< Hooglied 2 >
1 Ik ben een Roos van Saron, een Lelie der dalen.
Je suis le narcisse de Saron, le lis des vallées.
2 Gelijk een lelie onder de doornen, alzo is Mijn vriendin onder de dochteren.
Comme le lis entre les épines, telle est mon amie entre les filles.
3 Als een appelboom onder de bomen des wouds, zo is mijn Liefste onder de zonen; ik heb groten lust in Zijn schaduw, en zit er onder, en Zijn vrucht is mijn gehemelte zoet.
Comme le pommier entre les arbres de la forêt, tel est mon bien-aimé entre les fils; j’ai pris plaisir à son ombre, et je m’y suis assise; et son fruit est doux à mon palais.
4 Hij voert mij in het wijnhuis, en de liefde is Zijn banier over mij.
Il m’a fait entrer dans la maison du vin; et sa bannière sur moi, c’est l’amour.
5 Ondersteunt gijlieden mij met de flessen, versterkt mij met de appelen, want ik ben krank van liefde.
Soutenez-moi avec des gâteaux de raisins, ranimez-moi avec des pommes; car je suis malade d’amour.
6 Zijn linkerhand zij onder mijn hoofd, en Zijn rechterhand omhelze mij.
Sa main gauche est sous ma tête, et sa droite m’embrasse.
7 Ik bezweer u, gij, dochteren van Jeruzalem! die bij de reeen, of bij de hinden des velds zijt, dat gij die liefde niet opwekt, noch wakker maakt, totdat het dezelve luste!
Je vous adjure, filles de Jérusalem, par les gazelles ou par les biches des champs, n’éveillez pas, ne réveillez pas [mon] amour, jusqu’à ce qu’elle le veuille.
8 Dat is de stem mijns Liefsten, ziet Hem, Hij komt, springende op de bergen, huppelende op de heuvelen!
La voix de mon bien-aimé! le voici qui vient, sautant sur les montagnes, bondissant sur les collines.
9 Mijn Liefste is gelijk een ree, of een welp der herten; ziet, Hij staat achter onzen muur, kijkende uit de vensteren, blinkende uit de tralien.
Mon bien-aimé est semblable à la gazelle, ou au faon des biches. Le voici, il se tient derrière notre mur, il regarde par les fenêtres, il regarde à travers les treillis.
10 Mijn Liefste antwoordt, en zegt tot mij: Sta op, Mijn vriendin, Mijn schone, en kom!
Mon bien-aimé m’a parlé, et m’a dit: Lève-toi, mon amie, ma belle, et viens!
11 Want zie, de winter is voorbij, de plasregen is over, hij is overgegaan;
Car voici, l’hiver est passé, la pluie a cessé, elle s’en est allée;
12 De bloemen worden gezien in het land, de zangtijd genaakt, en de stem der tortelduif wordt gehoord in ons land.
les fleurs paraissent sur la terre, la saison des chants est arrivée, et la voix de la tourterelle s’entend dans notre pays;
13 De vijgeboom brengt zijn jonge vijgjes voort, en de wijnstokken geven reuk met hun jonge druifjes. Sta op, Mijn vriendin! Mijn schone, en kom!
le figuier embaume ses figues d’hiver, et les vignes en fleur exhalent leur parfum. Lève-toi, mon amie, ma belle, et viens!
14 Mijn duive, zijnde in de kloven der steenrotsen, in het verborgene ener steile plaats, toon Mij uw gedaante, doe Mij uw stem horen; want uw stem is zoet, en uw gedaante is liefelijk.

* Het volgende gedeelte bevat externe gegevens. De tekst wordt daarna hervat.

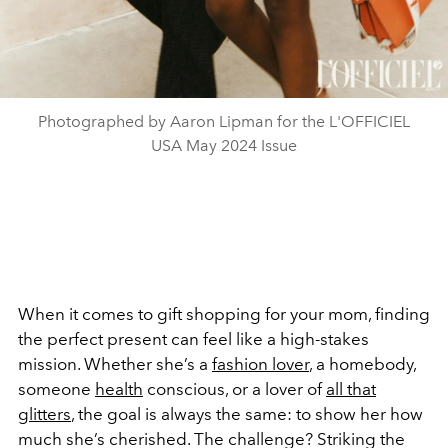
Photographed by Aaron Lipman for the L'OFFICIEL
USA May 2024 Issue
When it comes to gift shopping for your mom, finding
the perfect present can feel like a high-stakes
mission. Whether she’s a
fashion lover
, a homebody,
someone
health
conscious, or a lover of
all that
glitters
, the goal is always the same: to show her how
much she’s cherished. The challenge? Striking the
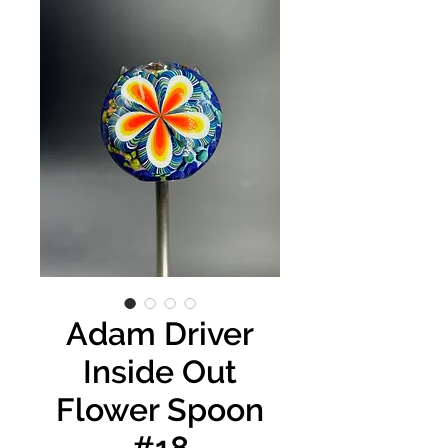
Adam Driver
Inside Out
Flower Spoon
#18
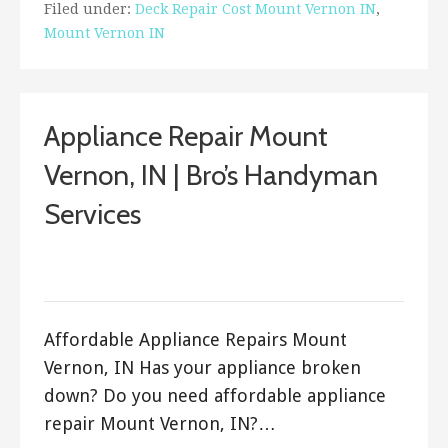
Filed under:
Deck Repair Cost Mount Vernon IN
,
Mount Vernon IN
Appliance Repair Mount
Vernon, IN | Bro’s Handyman
Services
September 25, 2017
ashleyln
Affordable Appliance Repairs Mount
Vernon, IN Has your appliance broken
down? Do you need affordable appliance
repair Mount Vernon, IN?…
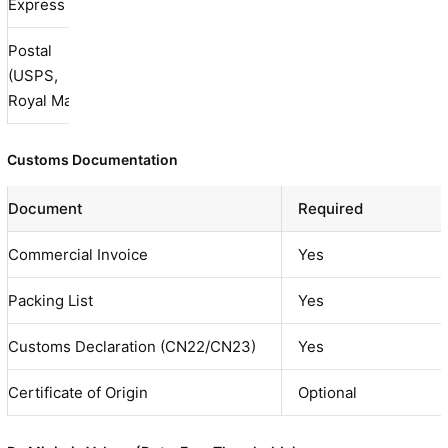
Express
Postal
7-21
Bu
(USPS,
$10-40
Limited
days
ha
Royal Mail)
Customs Documentation
Document
Required
Commercial Invoice
Yes
Packing List
Yes
Customs Declaration (CN22/CN23)
Yes
Certificate of Origin
Optional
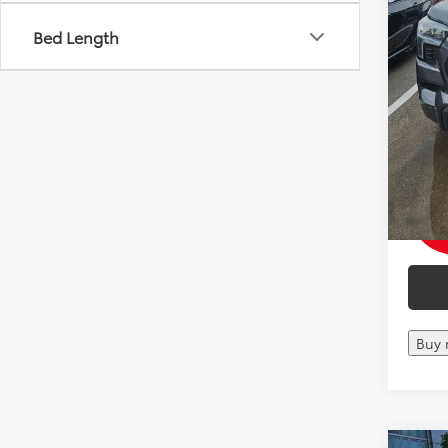
Bed Length
Mohr 
with 
Militar
Colle
Buy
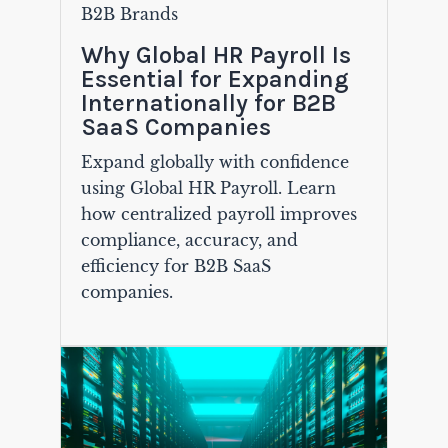
B2B Brands
Why Global HR Payroll Is
Essential for Expanding
Internationally for B2B
SaaS Companies
Expand globally with confidence
using Global HR Payroll. Learn
how centralized payroll improves
compliance, accuracy, and
efficiency for B2B SaaS
companies.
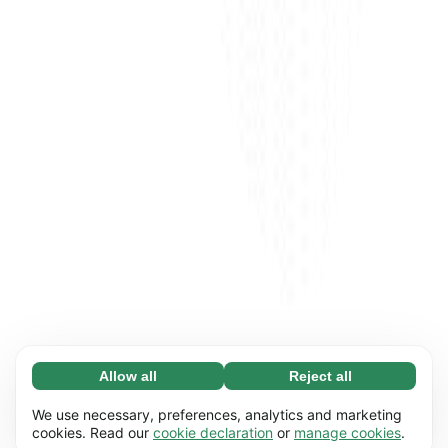
Allow all
Reject all
Necessary (65)
Necessary cookies help make our website
Learn more
We use necessary, preferences, analytics and marketing
usable by enabling basic functions, e.g. page
cookies. Read our
cookie declaration
or
manage cookies
.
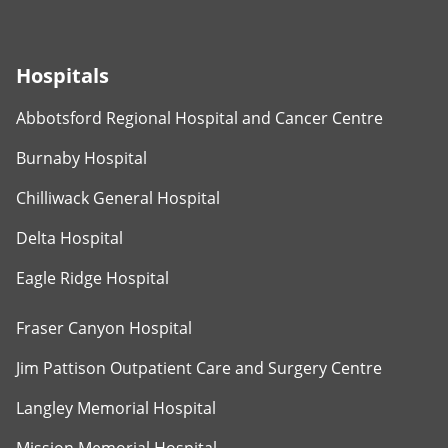
Hospitals
Abbotsford Regional Hospital and Cancer Centre
Burnaby Hospital
Chilliwack General Hospital
Delta Hospital
Eagle Ridge Hospital
Fraser Canyon Hospital
Jim Pattison Outpatient Care and Surgery Centre
Langley Memorial Hospital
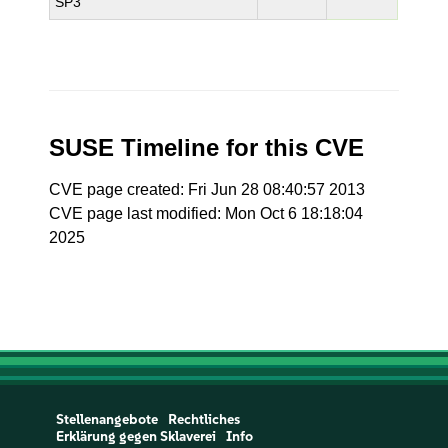
SP3
SUSE Timeline for this CVE
CVE page created: Fri Jun 28 08:40:57 2013
CVE page last modified: Mon Oct 6 18:18:04
2025
Stellenangebote
Rechtliches
Erklärung gegen Sklaverei
Info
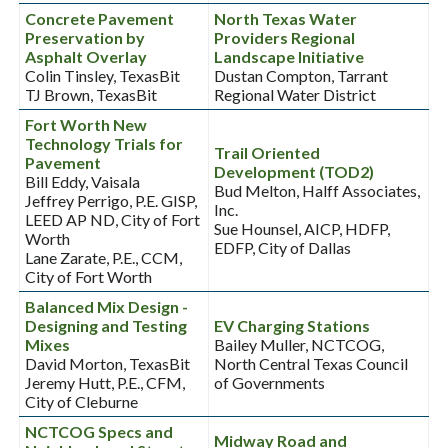
Concrete Pavement
North Texas Water
Preservation by
Providers Regional
Asphalt Overlay
Landscape Initiative
Colin Tinsley, TexasBit
Dustan Compton, Tarrant
TJ Brown, TexasBit
Regional Water District
Fort Worth New
Technology Trials for
Trail Oriented
Pavement
Development (TOD2)
Bill Eddy, Vaisala
Bud Melton, Halff Associates,
Jeffrey Perrigo, P.E. GISP,
Inc.
LEED AP ND, City of Fort
Sue Hounsel, AICP, HDFP,
Worth
EDFP, City of Dallas
Lane Zarate, P.E., CCM,
City of Fort Worth
Balanced Mix Design -
Designing and Testing
EV Charging Stations
Mixes
Bailey Muller, NCTCOG,
David Morton, TexasBit
North Central Texas Council
Jeremy Hutt, P.E., CFM,
of Governments
City of Cleburne
NCTCOG Specs and
Midway Road and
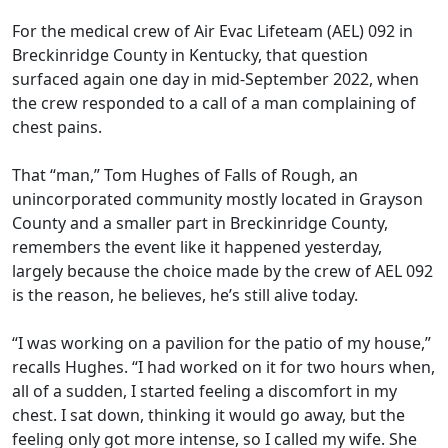
For the medical crew of Air Evac Lifeteam (AEL) 092 in
Breckinridge County in Kentucky, that question
surfaced again one day in mid-September 2022, when
the crew responded to a call of a man complaining of
chest pains.
That “man,” Tom Hughes of Falls of Rough, an
unincorporated community mostly located in Grayson
County and a smaller part in Breckinridge County,
remembers the event like it happened yesterday,
largely because the choice made by the crew of AEL 092
is the reason, he believes, he’s still alive today.
“I was working on a pavilion for the patio of my house,”
recalls Hughes. “I had worked on it for two hours when,
all of a sudden, I started feeling a discomfort in my
chest. I sat down, thinking it would go away, but the
feeling only got more intense, so I called my wife. She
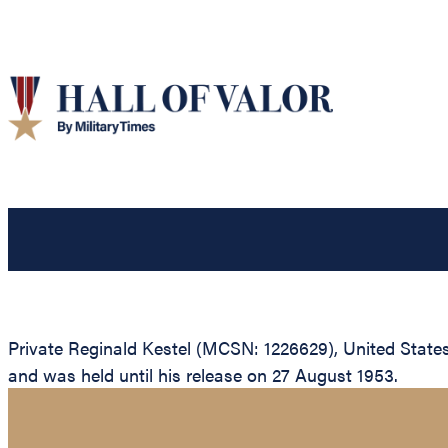
Private Reginald Kestel (MCSN: 1226629), United State
and was held until his release on 27 August 1953.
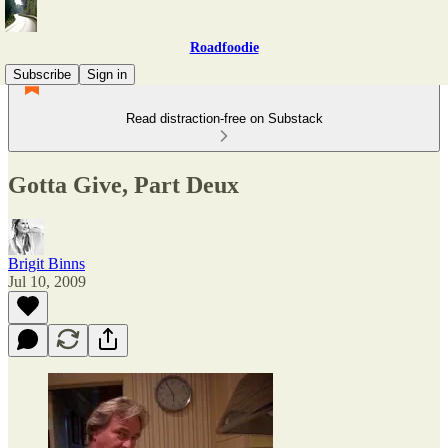
Roadfoodie
Subscribe
Sign in
Read distraction-free on Substack
Gotta Give, Part Deux
Brigit Binns
Jul 10, 2009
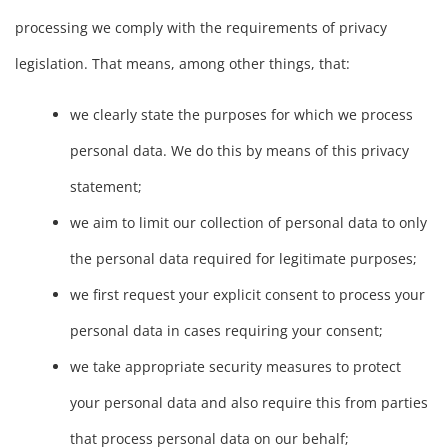
processing we comply with the requirements of privacy
legislation. That means, among other things, that:
we clearly state the purposes for which we process
personal data. We do this by means of this privacy
statement;
we aim to limit our collection of personal data to only
the personal data required for legitimate purposes;
we first request your explicit consent to process your
personal data in cases requiring your consent;
we take appropriate security measures to protect
your personal data and also require this from parties
that process personal data on our behalf;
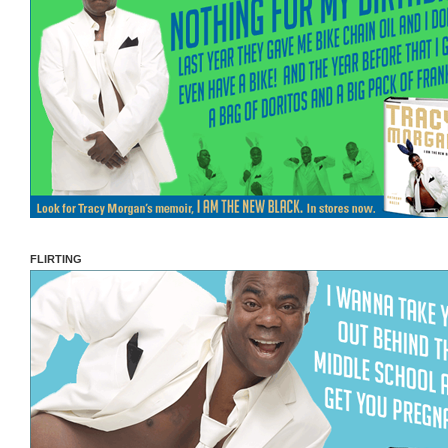
FLIRTING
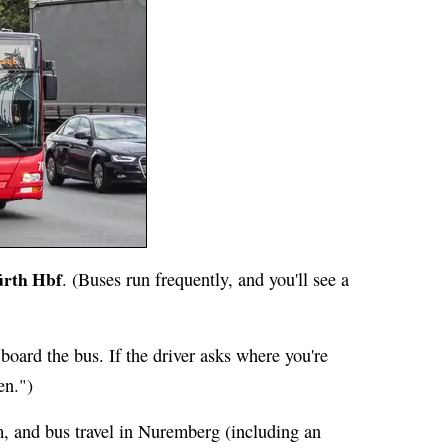
ürth Hbf
. (Buses run frequently, and you'll see a
board the bus. If the driver asks where you're
en.")
, and bus travel in Nuremberg (including an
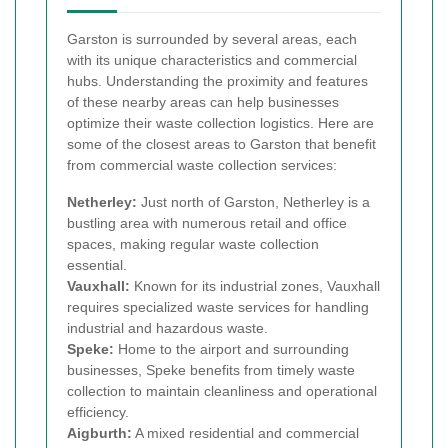
Garston is surrounded by several areas, each
with its unique characteristics and commercial
hubs. Understanding the proximity and features
of these nearby areas can help businesses
optimize their waste collection logistics. Here are
some of the closest areas to Garston that benefit
from commercial waste collection services:
Netherley:
Just north of Garston, Netherley is a
bustling area with numerous retail and office
spaces, making regular waste collection
essential.
Vauxhall:
Known for its industrial zones, Vauxhall
requires specialized waste services for handling
industrial and hazardous waste.
Speke:
Home to the airport and surrounding
businesses, Speke benefits from timely waste
collection to maintain cleanliness and operational
efficiency.
Aigburth:
A mixed residential and commercial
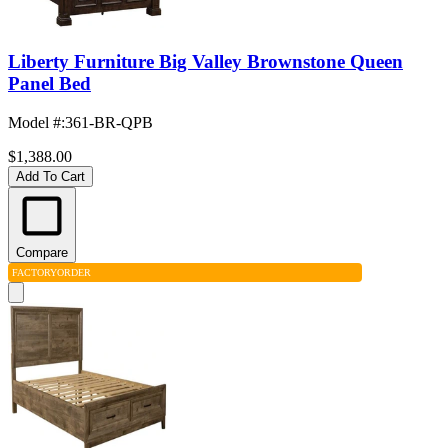
Liberty Furniture Big Valley Brownstone Queen
Panel Bed
Model #
:
361-BR-QPB
$1,388.00
Add To Cart
Compare
FACTORY
ORDER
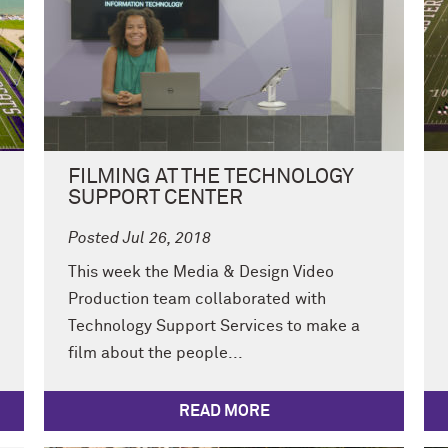
FILMING AT THE TECHNOLOGY
SUPPORT CENTER
Posted Jul 26, 2018
This week the Media & Design Video
Production team collaborated with
Technology Support Services to make a
film about the people...
READ MORE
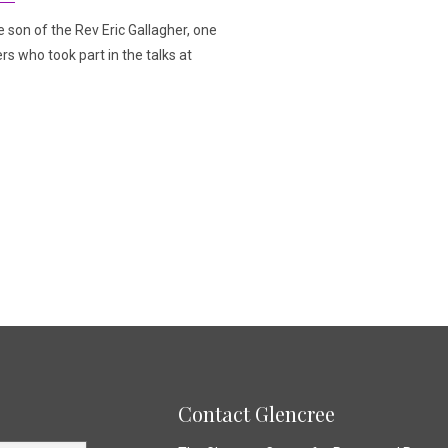
e son of the Rev Eric Gallagher, one
rs who took part in the talks at
Contact Glencree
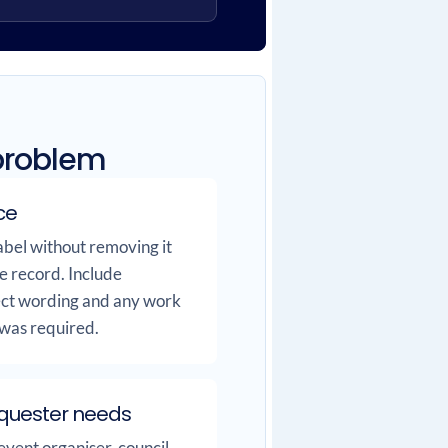
 problem
ce
bel without removing it
e record. Include
fect wording and any work
 was required.
equester needs
event organiser, council,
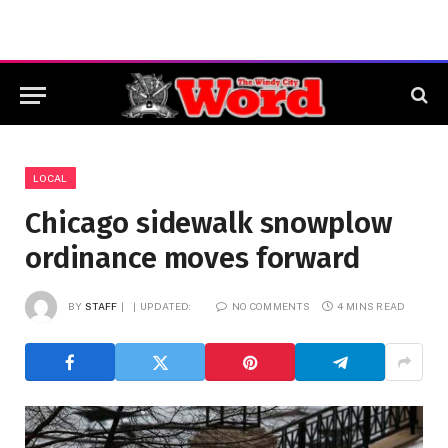
LOCAL
Chicago sidewalk snowplow
ordinance moves forward
BY
STAFF
UPDATED:
NO COMMENTS
4 MINS READ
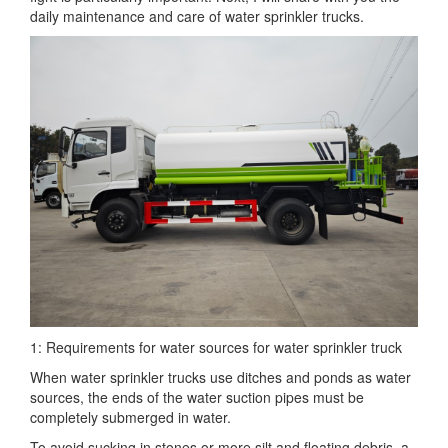
daily maintenance and care of water sprinkler trucks.
1: Requirements for water sources for water sprinkler truck
When water sprinkler trucks use ditches and ponds as water
sources, the ends of the water suction pipes must be
completely submerged in water.
To avoid sucking in stones or more silt and floating debris, a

Ma colombe, [qui te tiens] dans les fentes du rocher, dans les cachettes des lieux escarpés, montre-moi ton visage, fais-moi entendre ta voix; car ta voix est douce, et ton visage est agréable.
15 Vangt gijlieden ons de vossen, de kleine vossen, die de wijngaarden verderven, want onze wijngaarden hebben jonge druifjes.
– Prenez-nous les renards, les petits renards qui ravagent les vignes, car nos vignes sont en fleur. –
16 Mijn Liefste is mijn, en ik ben Zijn, Die weidt onder de lelien,
Mon bien-aimé est à moi, et je suis à lui, qui paît parmi les lis,
17 Totdat de dag aankomt, en de schaduwen vlieden; keer om, mijn Liefste! wordt Gij gelijk een ree, of een welp der herten, op de bergen van Bether.
jusqu’à ce que l’aube se lève et que les ombres fuient. – Tourne-toi; sois semblable, mon bien-aimé, à la gazelle ou au faon des biches sur les montagnes de Béther.